Lei Hu yang mulai sadar dari mabuknya langsung tersenyum, “Nak, kau memang berani. Kau tak tahu watak kakakmu, tak apa aku beri tahu. Kalau waktu kembali dua puluh tahun, kakakmu sudah membuat keributan besar, tak akan menunggu makan angin dan kelaparan di sini. Kau sudah dapat untung, tapi masih bersikap sok, orang lain mungkin tak tahu, tapi aku tahu.”

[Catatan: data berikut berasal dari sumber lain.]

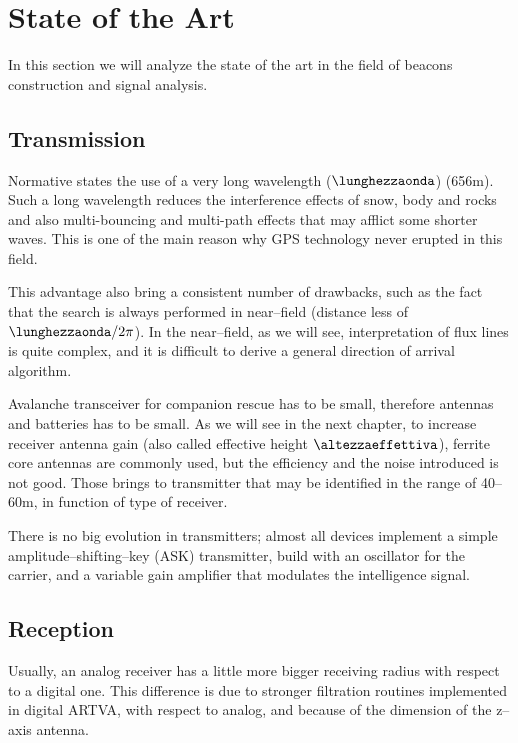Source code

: \section{State of the Art}

In this section we will analyze the state of the art in the field of beacons construction and signal analysis.

\subsection{Transmission}

Normative states the use of a very long wavelength ($\lunghezzaonda$) (\num{656}\si{\meter}). Such a long wavelength reduces the interference effects of snow, body and rocks and also multi-bouncing and multi-path effects\citep{balanis2012antenna} that may afflict some shorter waves. This is one of the main reason why GPS technology never erupted in this field\citep{457andfuture}.

This advantage also bring a consistent number of drawbacks, such as the fact that the search is always performed in near--field (distance less of $\lunghezzaonda/2\pi$). In the near--field, as we will see, interpretation of flux lines is quite complex, and it is difficult to derive a general direction of arrival algorithm.

Avalanche transceiver for companion rescue has to be small, therefore antennas and batteries has to be small. As we will see in the next chapter, to increase receiver antenna gain (also called effective height $\altezzaeffettiva$), ferrite core antennas are commonly used, but the efficiency and the noise introduced is not good. Those brings to transmitter that may be identified in the range of \numrange{40}{60}\si{\meter}, in function of type of receiver.

There is no big evolution in transmitters; almost all devices implement a simple amplitude--shifting--key (ASK) transmitter, build with an oscillator for the carrier, and a variable gain amplifier that modulates the intelligence signal.

\subsection{Reception}

Usually, an analog receiver has a little more bigger receiving radius with respect to a digital one. This difference is due to stronger filtration routines implemented in digital ARTVA, with respect to analog, and because of the dimension of the z--axis antenna.


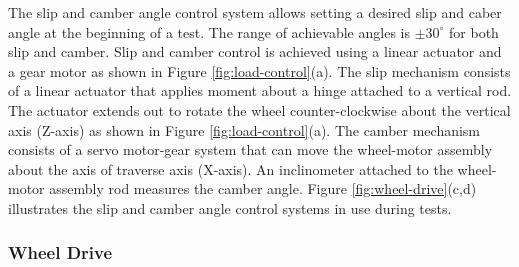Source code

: \documentclass{article}
\begin{document}
The slip and camber angle control system allows setting a desired slip and caber angle at the beginning of a test. The range of achievable angles is $\pm 30^\circ$ for both slip and camber. Slip and camber control is achieved using a linear actuator and a gear motor as shown in Figure \ref{fig:load-control}(a). The slip mechanism consists of a linear actuator that applies moment about a hinge attached to a vertical rod. The actuator extends out to rotate the wheel counter-clockwise about the vertical axis (Z-axis) as shown in Figure \ref{fig:load-control}(a). %
The camber mechanism consists of a servo motor-gear system that can move the wheel-motor assembly about the axis of traverse axis (X-axis). %
An inclinometer attached to the wheel-motor assembly rod measures the camber angle. %
Figure \ref{fig:wheel-drive}(c,d) illustrates the slip and camber angle control systems in use during tests.




\subsubsection{Wheel Drive}
\end{document}
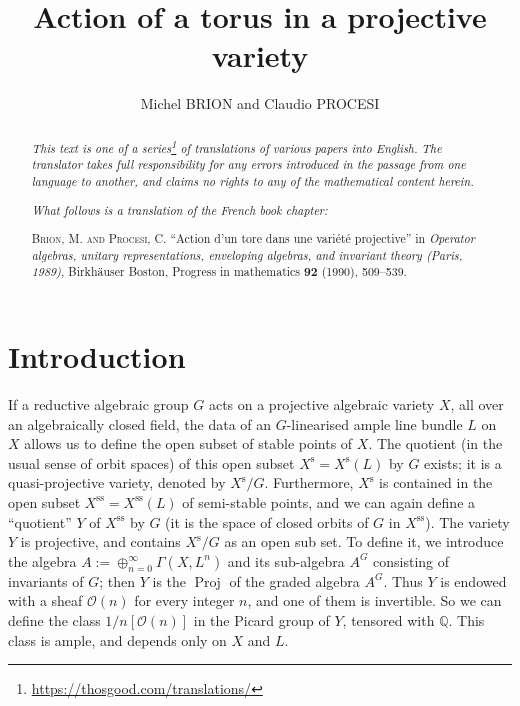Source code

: \documentclass{article}
\title{Action of a torus in a projective variety}
\author{Michel BRION and Claudio PROCESI}
\date{}
\theoremstyle{plain}
\theoremstyle{definition}
\newcommand{\sh}[1]{{\mathscr{#1}}}
\newcommand{\s}{\mathrm{s}}
\renewcommand{\ss}{\mathrm{ss}}
\DeclareMathOperator{\Proj}{Proj}
\begin{document}
\maketitle
\thispagestyle{fancy}

\renewcommand{\abstractname}{Translator's note.}

\begin{abstract}
  \renewcommand*{\thefootnote}{\fnsymbol{footnote}}
  \emph{This text is one of a series\footnote{\url{https://thosgood.com/translations/}} of translations of various papers into English.}
  \emph{The translator takes full responsibility for any errors introduced in the passage from one language to another, and claims no rights to any of the mathematical content herein.}

  \medskip
  
  \emph{What follows is a translation of the French book chapter:}

  \medskip\noindent
  \textsc{Brion, M. and Procesi, C.}
  ``Action d'un tore dans une vari\'{e}t\'{e} projective''
  in \emph{Operator algebras, unitary representations, enveloping algebras, and invariant theory (Paris, 1989)}, Birkh\"{a}user Boston, Progress in mathematics \textbf{92} (1990), 509--539.
\end{abstract}

\setcounter{footnote}{0}

\tableofcontents
\bigskip



\section*{Introduction}
\label{introduction}

If a reductive algebraic group $G$ acts on a projective algebraic variety $X$, all over an algebraically closed field, the data of an $G$-linearised ample line bundle $L$ on $X$ allows us to define the open subset of stable points of $X$.
The quotient (in the usual sense of orbit spaces) of this open subset $X^\s=X^\s(L)$ by $G$ exists;
it is a quasi-projective variety, denoted by $X^\s/G$.
Furthermore, $X^\s$ is contained in the open subset $X^\ss=X^\ss(L)$ of semi-stable points, and we can again define a ``quotient'' $Y$ of $X^\ss$ by $G$ (it is the space of closed orbits of $G$ in $X^\ss$).
The variety $Y$ is projective, and contains $X^\s/G$ as an open sub set.
To define it, we introduce the algebra $A:=\oplus_{n=0}^\infty \Gamma(X,L^n)$ and its sub-algebra $A^G$ consisting of invariants of $G$;
then $Y$ is the $\Proj$ of the graded algebra $A^G$.
Thus $Y$ is endowed with a sheaf $\sh{O}(n)$ for every integer $n$, and one of them is invertible.
So we can define the class $1/n[\sh{O}(n)]$ in the Picard group of $Y$, tensored with $\mathbb{Q}$.
This class is ample, and depends only on $X$ and $L$.
\end{document}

Li Qiusheng yang disindir oleh Lei Hu langsung terdiam, kehilangan keberanian untuk membalas. Ia merasa jika terus beradu argumen dengan Lei Hu, tak akan ada hasil baik, lebih baik diam saja dan tak menghiraukan dua orang tua itu.

Lei Hu selesai memarahi Li Qiusheng, lalu tersenyum pada Tuan Tua Dong, “Kakak, kalau kau sudah masuk wilayah kakakmu ini, jangan simpan apa pun, baik atau buruk biar kakakmu yang tanggung. Ceritakan saja semuanya, biar kakakmu membantu mencari jalan keluar.”

Perkataan Lei Hu membangkitkan luka lama di hati Tuan Tua Dong, ia mengedipkan mata yang memerah dan berkata, “Nakal tua, semua ini salah kakakmu yang kepala kayu. Hidup di desa sudah baik, tapi kakak malah ingin mengirim cucu ke ibu kota untuk mencari kerabat, berharap dapat tempat baik dan jodoh yang bagus. Tak disangka, niat baik malah membawa malapetaka. Cucu satu-satunya malah masuk ke tangan jahat Wakil Perdana Menteri Lei, yang berusaha merebut dan menjeratnya dengan berbagai tipu daya. Agar cucuku menyerah, dia malah membuat skenario dan memasukkan cucuku ke penjara dengan fitnah.”

“Untungnya, anak ini datang ke ibu kota mencari kerabat, mendengar kabar cucuku, dan dengan marah menyamar jadi perampok, menculik istri Wakil Perdana Menteri Lei. Tak disangka, istri Lei adalah putri dari Istana Raja Liang, sehingga anak ini jadi buronan dua istana. Kakak, kau tahu kakakmu tak mungkin membiarkan anak ini menanggung kesalahan untuk keluarga kakak, kau tahu bagaimana kakakmu.”

Lei Hu mendengar kisah Tuan Tua Dong, hatinya semakin pilu. Ia pun mengumpat dengan penuh amarah, “Keji, benar-benar keji! Wakil Perdana Menteri Lei itu berani macam-macam dengan kakak. Saat aku bertemu dia, akan kuberi pelajaran, supaya tahu kehebatan kakakmu!”

Tuan Tua Dong pun terharu oleh kata-kata Lei Hu, hingga tak mampu berkata-kata lagi.